• [Supplied passage]:
I didn’t get one in the mail either today. I also didn’t get the April one on the 1st, I don’t think.


----------



## Krissi2197 (May 1, 2020)

Maybe it's for mothers day? My girlfriend lives in England and their mothers day was a month or so ago so that may be what it is.

I havent gotten mine either.


----------



## thisisausername (May 1, 2020)

huh, I didn't even know we were supposed to get one. I only bought the Mother's Day cup from Nook Shopping


----------



## Alicia (May 1, 2020)

I haven't gotten mine either, didn't know we were supposed to get one this month! Looking forward to getting it at some point.


----------



## mocha. (May 1, 2020)

Oh well I’m glad I wasn’t the only one! Strange, maybe it’s because some of my friends time travel!


----------



## PugLovex (May 1, 2020)

mocha. said:


> Oh well I’m glad I wasn’t the only one! Strange, maybe it’s because some of my friends time travel!


that’s odd! i have like 3 moms knapsacks if you want one!


----------



## DinoTown (May 1, 2020)

Krissi2197 said:


> Maybe it's for mothers day? My girlfriend lives in England and their mothers day was a month or so ago so that may be what it is.
> 
> I havent gotten mine either.


I'm English - got mine today


----------



## mocha. (May 1, 2020)

PugLovex said:


> that’s odd! i have like 3 moms knapsacks if you want one!


Thanks so much - that’s very sweet of you! I’m trying to be as authentic as possible so I’ll just wait and see if anything turns up haha.

I have the Mother’s Day mug, maybe it’s because I started my game on the 8th April so missed our Mother’s Day? I’m from the UK as well!


----------



## Krissi2197 (May 1, 2020)

DinoTown said:


> I'm English - got mine today


I wonder what happened then :c


----------



## salem_ (May 1, 2020)

i havent got any mom's items as well:\


----------



## *Maddy* (May 1, 2020)

• [Extracted data]:

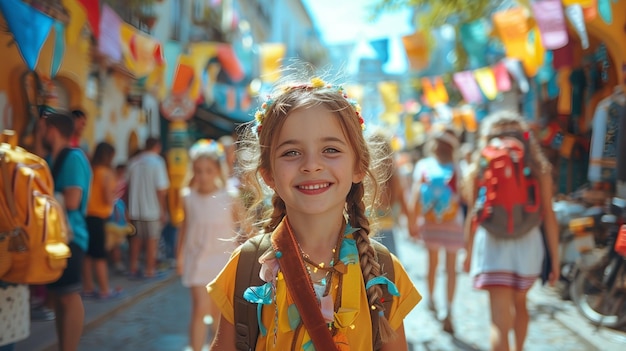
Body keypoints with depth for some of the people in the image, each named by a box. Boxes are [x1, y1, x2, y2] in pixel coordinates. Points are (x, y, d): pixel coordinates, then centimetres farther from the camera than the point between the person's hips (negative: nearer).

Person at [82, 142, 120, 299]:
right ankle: (105, 290, 6)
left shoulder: (89, 170, 8)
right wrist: (115, 193, 6)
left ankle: (88, 288, 18)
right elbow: (109, 199, -13)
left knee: (88, 254, 12)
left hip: (85, 215, 6)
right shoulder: (106, 173, -10)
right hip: (97, 217, -6)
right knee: (100, 255, 0)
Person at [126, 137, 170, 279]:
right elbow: (161, 189, -14)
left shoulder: (133, 162, 5)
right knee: (152, 239, 5)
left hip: (135, 208, 5)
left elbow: (128, 184, 8)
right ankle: (150, 271, 9)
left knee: (136, 238, 15)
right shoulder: (157, 162, -10)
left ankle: (133, 268, 20)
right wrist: (163, 210, -8)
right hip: (152, 209, -5)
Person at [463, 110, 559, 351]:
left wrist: (469, 253, 10)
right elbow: (548, 216, 1)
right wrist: (555, 258, 6)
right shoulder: (538, 168, 2)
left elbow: (473, 215, 0)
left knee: (500, 320, -2)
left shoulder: (480, 168, -1)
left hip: (492, 243, -2)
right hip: (528, 243, 3)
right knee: (519, 304, 27)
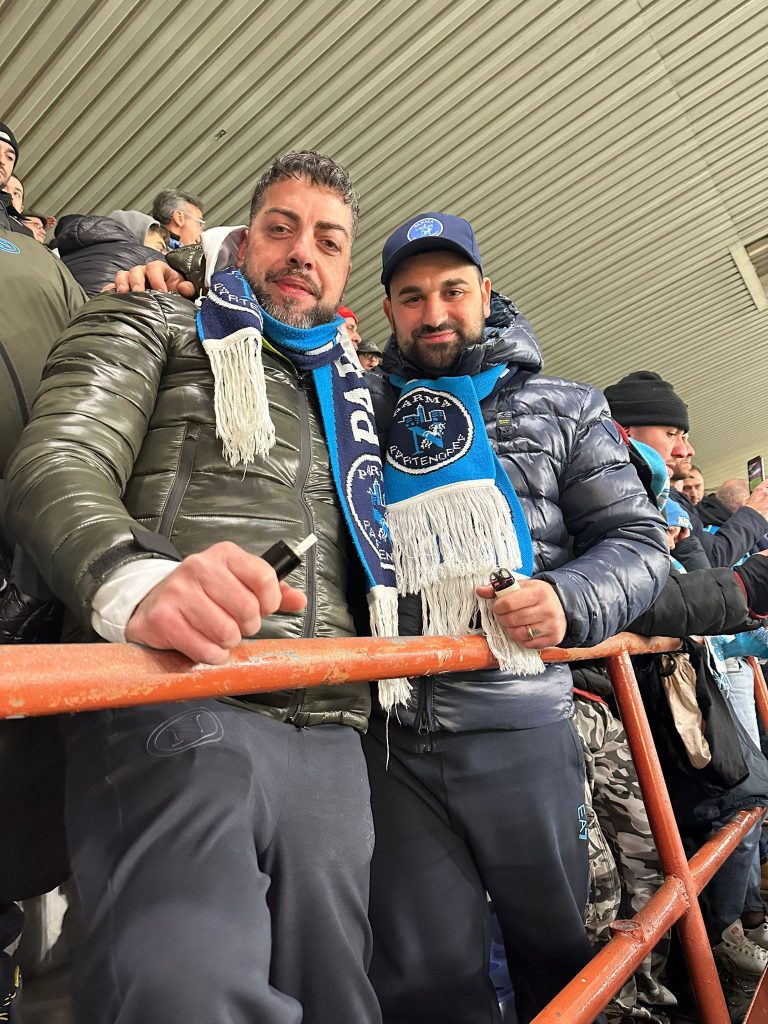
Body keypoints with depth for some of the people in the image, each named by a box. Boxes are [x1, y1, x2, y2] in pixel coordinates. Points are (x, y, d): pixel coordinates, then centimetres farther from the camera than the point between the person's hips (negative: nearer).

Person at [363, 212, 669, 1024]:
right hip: (391, 740, 1)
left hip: (520, 729, 0)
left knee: (559, 953, 19)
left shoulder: (561, 409, 10)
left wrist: (569, 600, -12)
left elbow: (638, 540, 6)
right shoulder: (361, 407, 11)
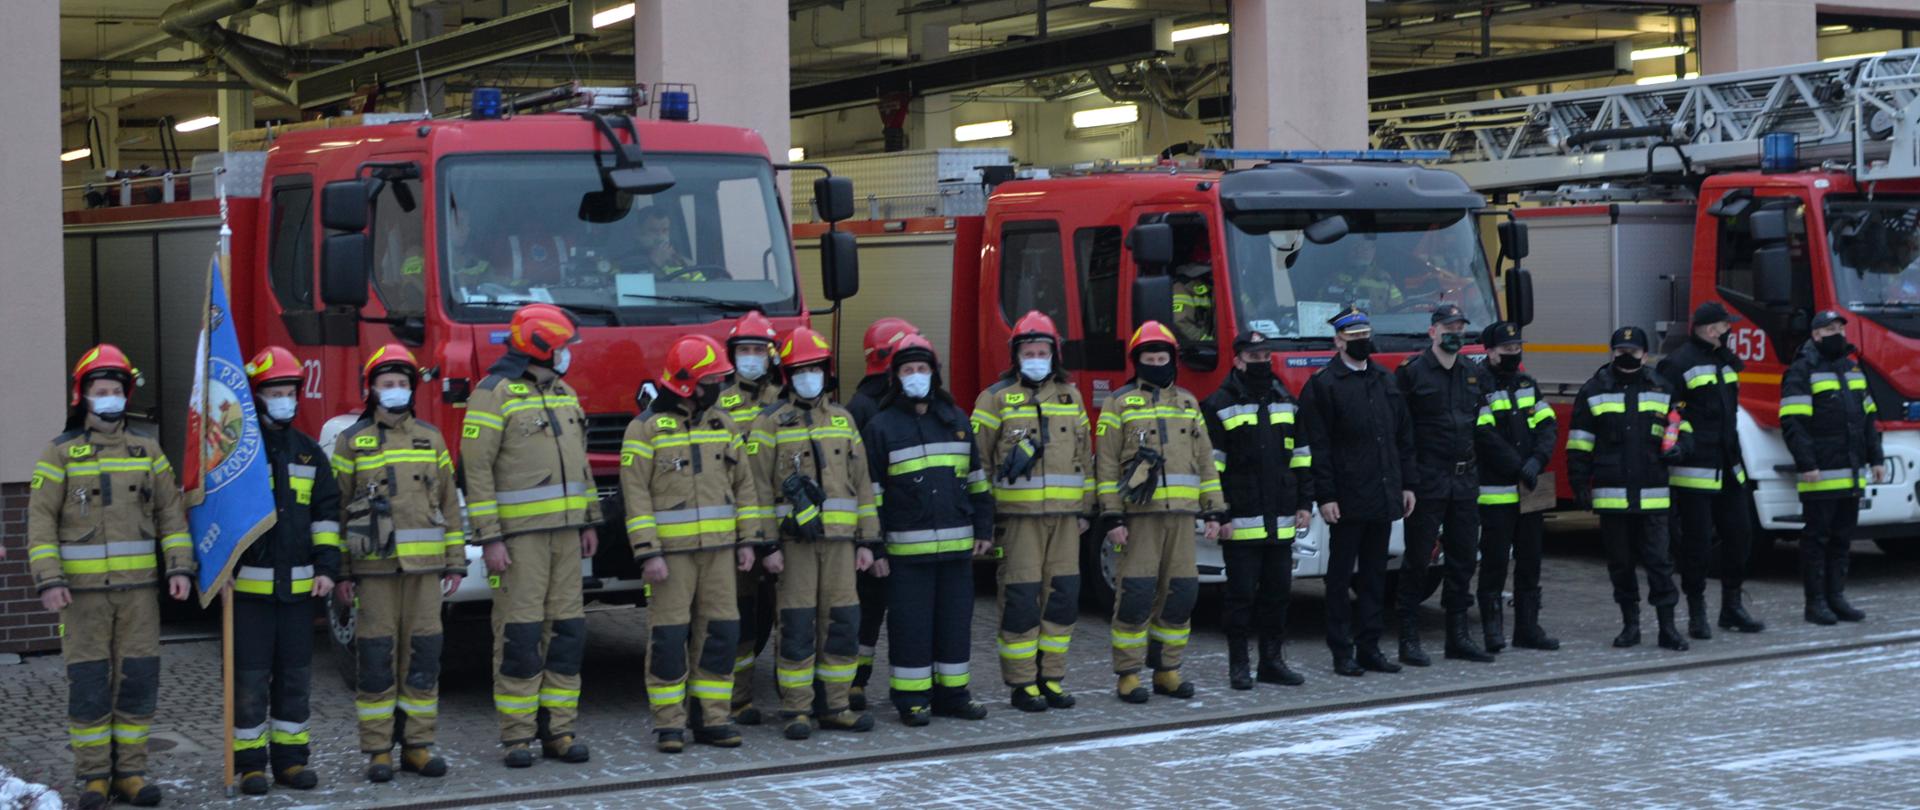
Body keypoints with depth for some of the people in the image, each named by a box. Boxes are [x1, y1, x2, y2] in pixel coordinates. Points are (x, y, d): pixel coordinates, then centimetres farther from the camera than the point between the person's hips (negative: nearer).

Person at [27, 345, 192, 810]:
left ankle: (130, 773, 11)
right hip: (83, 589, -3)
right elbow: (40, 520, -3)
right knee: (88, 683, -1)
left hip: (138, 588, 3)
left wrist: (180, 567, -2)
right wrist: (48, 580, -13)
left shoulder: (147, 450, 11)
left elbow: (171, 513, 10)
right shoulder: (61, 453, 2)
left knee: (138, 680, 2)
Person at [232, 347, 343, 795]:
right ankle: (249, 763, 6)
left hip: (298, 585, 4)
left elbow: (327, 512, 13)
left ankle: (290, 758, 17)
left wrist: (327, 566, 4)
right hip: (248, 584, -4)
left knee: (295, 675, 8)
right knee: (250, 678, -1)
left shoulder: (309, 451, 12)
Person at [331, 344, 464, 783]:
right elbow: (335, 510, 4)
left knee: (423, 655, 3)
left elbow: (449, 503, 13)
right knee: (376, 656, -1)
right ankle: (378, 751, 5)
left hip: (424, 565, 2)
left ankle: (417, 746, 11)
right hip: (374, 566, -2)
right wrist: (339, 573, -2)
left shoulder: (431, 438, 12)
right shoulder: (351, 442, 5)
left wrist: (455, 562, 7)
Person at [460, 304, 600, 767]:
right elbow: (477, 469, -11)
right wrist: (489, 538, -16)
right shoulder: (494, 394, -8)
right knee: (519, 635, -4)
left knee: (566, 629, 6)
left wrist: (589, 521, 16)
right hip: (519, 535, -7)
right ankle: (517, 736, 1)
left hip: (564, 532, 7)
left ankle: (558, 730, 12)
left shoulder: (564, 393, 15)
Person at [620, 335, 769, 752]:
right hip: (671, 550, -5)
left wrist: (748, 540, 7)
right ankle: (669, 724, 4)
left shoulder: (722, 422, 12)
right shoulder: (646, 428, -5)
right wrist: (648, 554, -14)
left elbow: (744, 484, 15)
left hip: (718, 548, 5)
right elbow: (636, 494, -8)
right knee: (669, 635, -3)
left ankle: (711, 718, 12)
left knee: (720, 632, 4)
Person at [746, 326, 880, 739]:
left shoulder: (843, 419, 14)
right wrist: (767, 545, -10)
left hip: (839, 538, 4)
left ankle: (833, 705, 13)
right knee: (798, 626, -3)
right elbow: (759, 487, -3)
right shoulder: (771, 423, 1)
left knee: (842, 623, 3)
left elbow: (861, 483, 15)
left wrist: (866, 541, 9)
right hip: (795, 539, -4)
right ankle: (797, 711, 3)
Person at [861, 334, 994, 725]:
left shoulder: (956, 419, 12)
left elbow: (976, 479, 16)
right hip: (907, 547, -4)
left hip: (957, 544, 4)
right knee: (911, 623, -1)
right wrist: (874, 548, -7)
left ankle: (952, 692, 16)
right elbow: (871, 491, -2)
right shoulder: (881, 426, 0)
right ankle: (911, 698, 7)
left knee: (955, 620, 7)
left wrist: (983, 528, 11)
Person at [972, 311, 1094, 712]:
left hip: (1064, 514, 5)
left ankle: (1051, 678, 13)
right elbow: (977, 457, -1)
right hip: (1018, 514, -4)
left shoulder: (1069, 395, 15)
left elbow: (1084, 455, 20)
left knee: (1063, 595, 4)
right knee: (1021, 598, -5)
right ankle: (1021, 683, 2)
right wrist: (983, 512, -5)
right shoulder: (997, 398, 1)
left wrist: (1084, 507, 16)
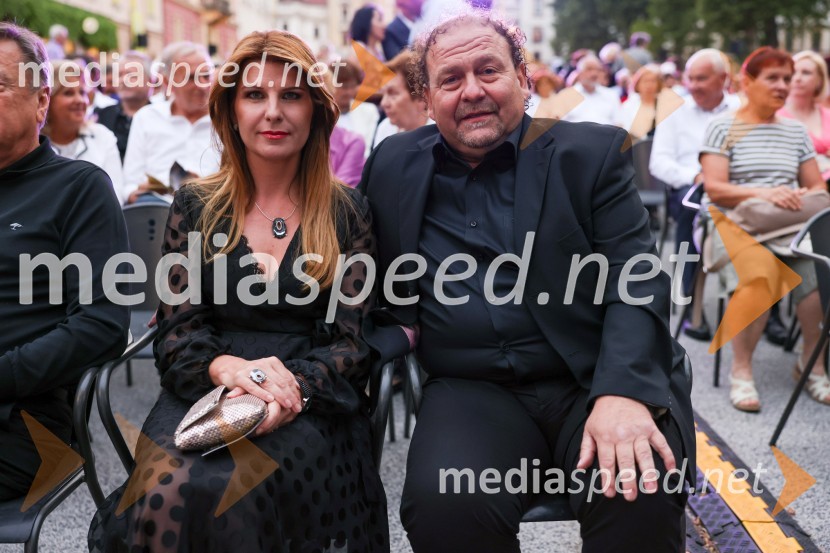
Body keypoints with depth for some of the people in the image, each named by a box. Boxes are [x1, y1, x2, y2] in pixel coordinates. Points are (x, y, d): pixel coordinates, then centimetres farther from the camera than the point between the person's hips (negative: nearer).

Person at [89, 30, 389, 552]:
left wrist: (293, 389, -19)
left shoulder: (348, 212, 7)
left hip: (310, 402, -1)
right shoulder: (196, 207, 11)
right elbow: (175, 331, 6)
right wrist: (227, 368, -18)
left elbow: (352, 342, 3)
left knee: (235, 494, -32)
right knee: (169, 492, -31)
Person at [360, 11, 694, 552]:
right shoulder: (393, 164, 11)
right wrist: (393, 327, 2)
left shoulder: (593, 154, 3)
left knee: (642, 500, -30)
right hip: (471, 391, 2)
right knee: (445, 507, -28)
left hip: (593, 380, -1)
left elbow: (636, 282, -5)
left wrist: (623, 392, -21)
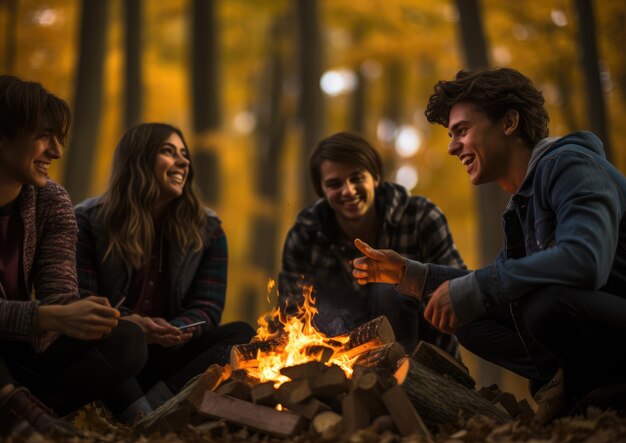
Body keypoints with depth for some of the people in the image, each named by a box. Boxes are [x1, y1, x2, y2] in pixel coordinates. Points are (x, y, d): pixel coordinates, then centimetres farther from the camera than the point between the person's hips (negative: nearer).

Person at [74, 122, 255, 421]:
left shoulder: (206, 229, 6)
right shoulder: (88, 220, -1)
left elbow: (207, 308, -1)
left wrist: (176, 331, -25)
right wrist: (125, 324, -30)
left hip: (168, 357, 3)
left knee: (242, 334, -22)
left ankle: (155, 403, -40)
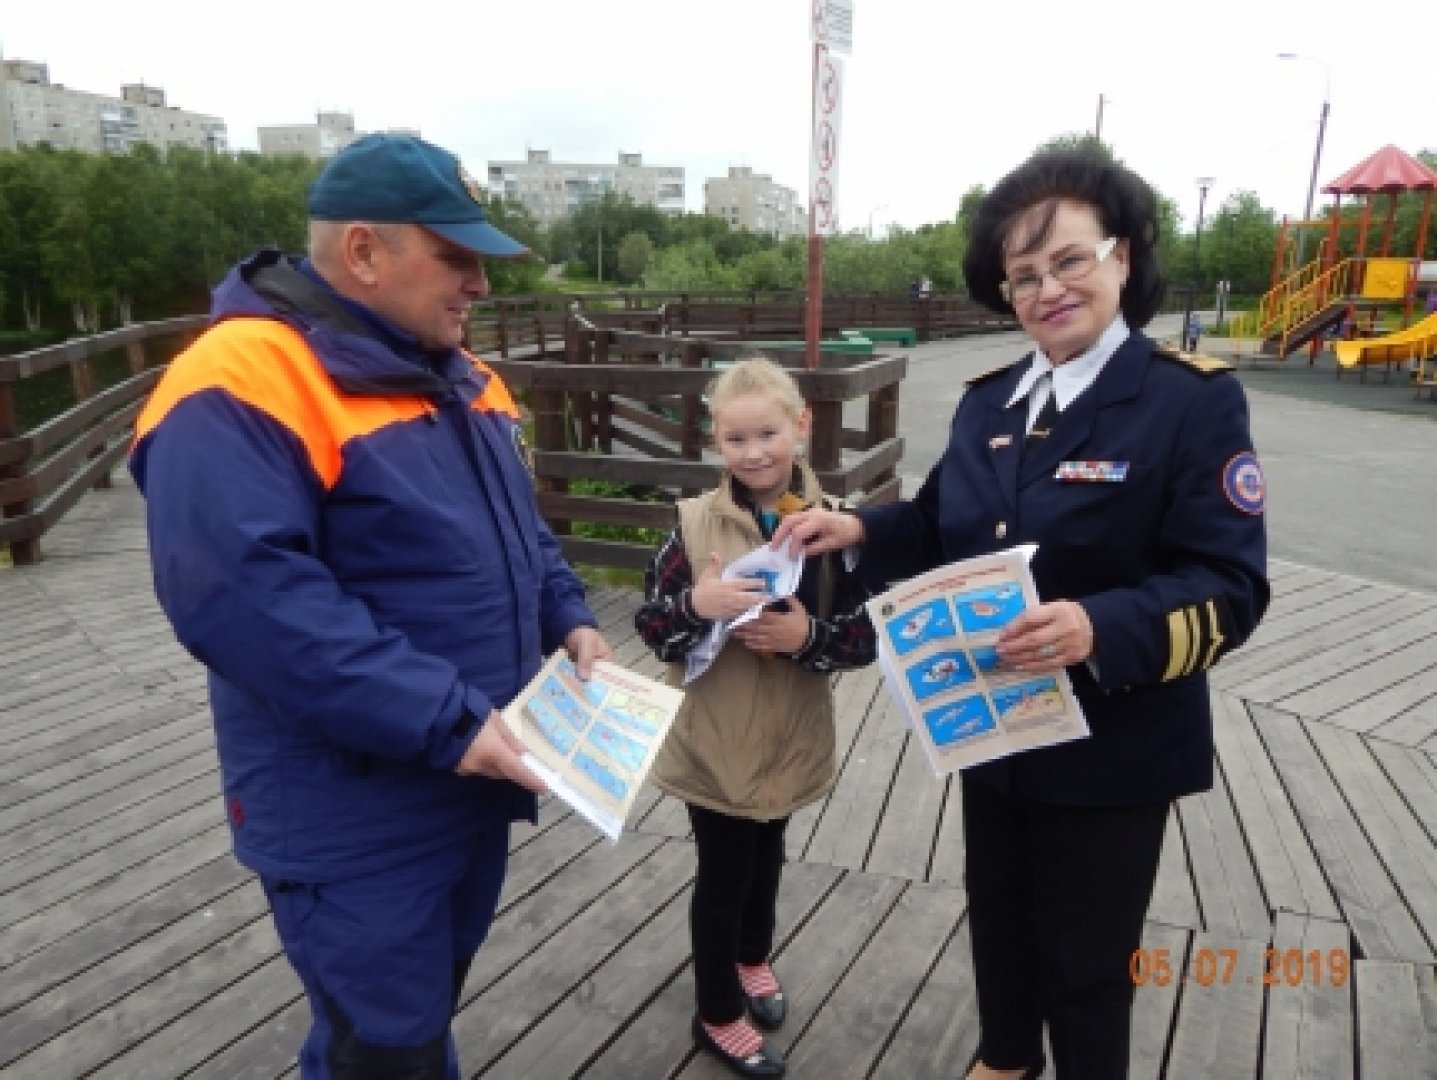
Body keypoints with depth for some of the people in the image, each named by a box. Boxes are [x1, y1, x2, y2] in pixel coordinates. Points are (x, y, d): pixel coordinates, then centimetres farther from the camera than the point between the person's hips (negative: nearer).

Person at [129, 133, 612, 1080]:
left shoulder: (456, 376, 8)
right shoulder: (243, 386, -21)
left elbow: (517, 525, 17)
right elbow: (244, 597, -31)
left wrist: (569, 619, 0)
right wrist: (442, 721, -30)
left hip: (473, 783, 8)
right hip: (361, 819, -8)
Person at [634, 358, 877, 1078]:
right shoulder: (696, 523, -13)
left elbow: (866, 636, -9)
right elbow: (650, 624, -10)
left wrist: (808, 634, -27)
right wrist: (696, 602, -29)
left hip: (790, 736, 2)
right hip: (713, 737, -2)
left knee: (765, 857, 25)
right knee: (723, 873, 13)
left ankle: (752, 957, 53)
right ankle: (718, 1014, 36)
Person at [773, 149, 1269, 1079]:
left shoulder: (1196, 399, -15)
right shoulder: (990, 401, 4)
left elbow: (1229, 589, -20)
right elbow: (946, 528, 12)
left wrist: (1100, 629, -37)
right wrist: (859, 529, -6)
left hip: (1112, 747, -6)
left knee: (1086, 953, 14)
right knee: (999, 915, 25)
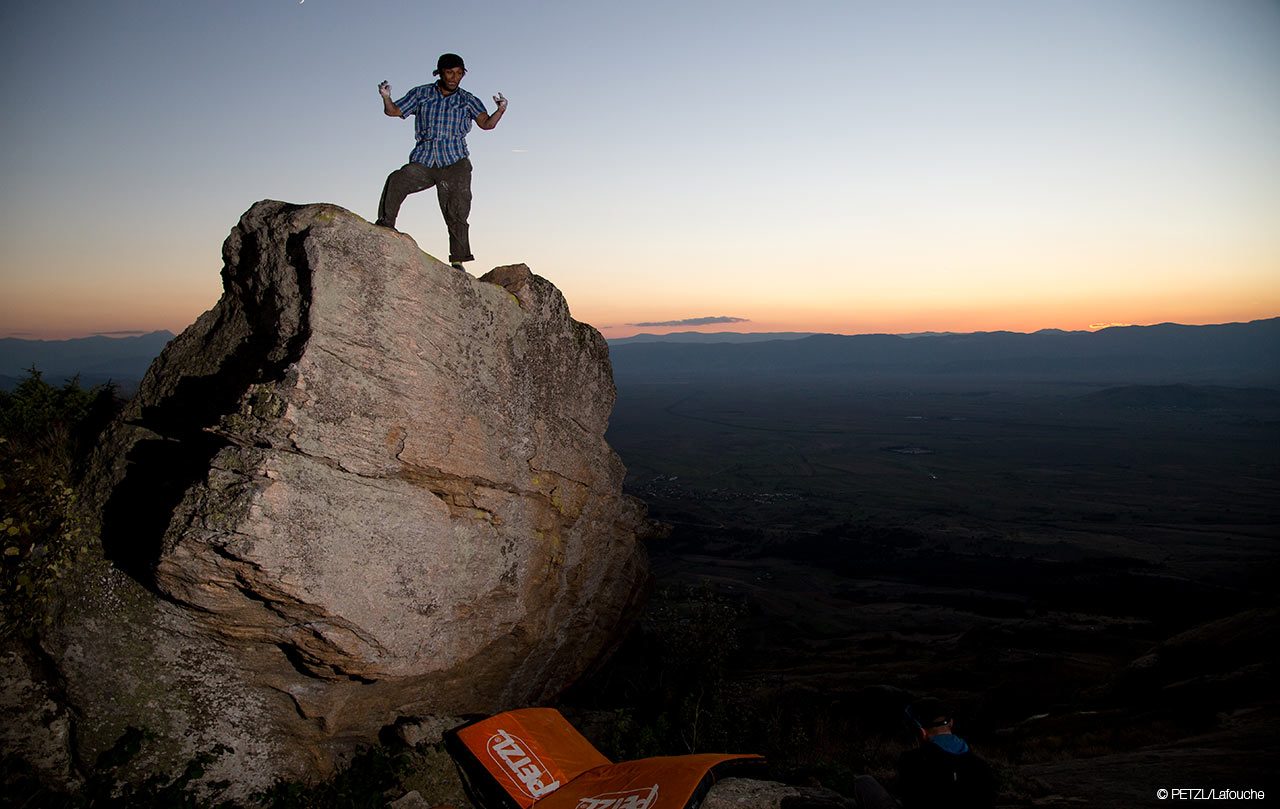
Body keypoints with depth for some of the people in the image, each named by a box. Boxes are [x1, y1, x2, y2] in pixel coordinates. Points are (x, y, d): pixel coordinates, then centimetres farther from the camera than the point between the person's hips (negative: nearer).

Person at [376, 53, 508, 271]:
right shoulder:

• [Problems to work on]:
a. Which users are quoted inside other people's replies in the forum thread about Mother's Day mail?
b. Can you carry the forum thread about Mother's Day mail further from the point where it stops?

• [Results for the exercise]:
a. mocha., Krissi2197, PugLovex, DinoTown

b.
Maybe the mom items have to do with how long you've played? Maybe most people are getting it today because a lot of people started on the 20th of March, that's all I could really think would effect it


----------



## intestines (May 1, 2020)

*Maddy* said:


> Maybe the mom items have to do with how long you've played? Maybe most people are getting it today because a lot of people started on the 20th of March, that's all I could really think would effect it


I started when the game first came out but didn't get it, maybe it's something that comes out randomly or regionally?


----------



## Krissi2197 (May 1, 2020)

*Maddy* said:


> Maybe the mom items have to do with how long you've played? Maybe most people are getting it today because a lot of people started on the 20th of March, that's all I could really think would effect it


I started at midnight on the 20th and I didn't get it yet.


----------



## Faeynia (May 1, 2020)

I have enough if you want one?


----------



## Aleigh (May 1, 2020)

I have a couple extra of those if  you want one.

I didn't receive a letter or a gift today, but I think it had something to do with the fact that I TT'd past May 1st previously


----------



## DJStarstryker (May 1, 2020)

I didn't get any mom letters/gifts today and I don't TT so... who knows.


----------



## stitchmaker (May 1, 2020)

Island 1 got one.  Started March 19th and play in real time.
Island 2 didn't receive one.  Started the island in late March. 
I live in Canada.


----------



## Luciaaaa (May 1, 2020)

Didn't get one. UK, started on release and never TTed into May before.


----------



## Lady Timpani (May 1, 2020)

I'm American and got one today, but I couldn't customize it. 

Maybe they'll also get sent out tomorrow? Kind of weird.


----------



## Bcat (May 1, 2020)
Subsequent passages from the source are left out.